**DOCUMENT SECTION**
□ □ □ □ □
All These Things I’ve Done

Zevin, Gabrielle. All These Things I’ve Done (2011). Macmillan. 367 Pages. $2.99

Birthright | Book One

From Goodreads

In 2083, chocolate and coffee are illegal, paper is hard to find, water is carefully rationed, and New York City is rife with crime and poverty. And yet, for Anya Balanchine, the sixteen-year-old daughter of the city’s most notorious (and dead) crime boss, life is fairly routine. It consists of going to school, taking care of her siblings and her dying grandmother, trying to avoid falling in love with the new assistant D.A.’s son, and avoiding her loser ex-boyfriend. That is until her ex is accidently poisoned by the chocolate her family manufactures and the police think she’s to blame. Suddenly, Anya finds herself thrust unwillingly into the spotlight–at school, in the news, and most importantly, within her mafia family.

First Lines

The night before junior year– I was sixteen, barely— Gable Arsley said he wanted to sleep with me. Not in the distant or semidistant future either. Right then.

Admittedly, my taste in boys wasn’t so great. I was attracted to the sort who weren’t in the habit of asking permission to do anything. Boys like my father, I guess.


The first book I read by Gabrielle Zevin was Elsewhere, which influenced my decision to buy this book. I really enjoyed Elsewhere, and I was eager to see what else Ms Zevin has come up with. (I’m glad I did.)
□ □ □ □ □
**TASK TO CARRY OUT**
Please list every commodity that the review's summary describes as illegal, hard to find, or rationed in 2083. The material that comes after this review has nothing to do with it.

**DATA BELOW**
□ □ □ □ □
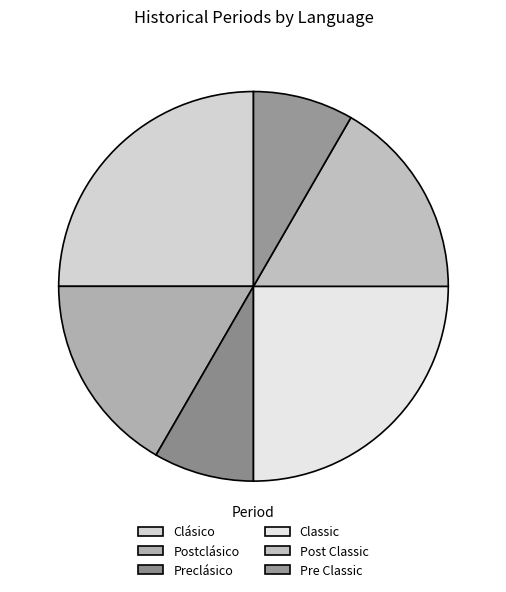

What percentage is NOT represented by Preclásico?

91.7%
□ □ □ □ □
**TASK OUTPUT**
- Chocolate
- Coffee
- Paper
- Water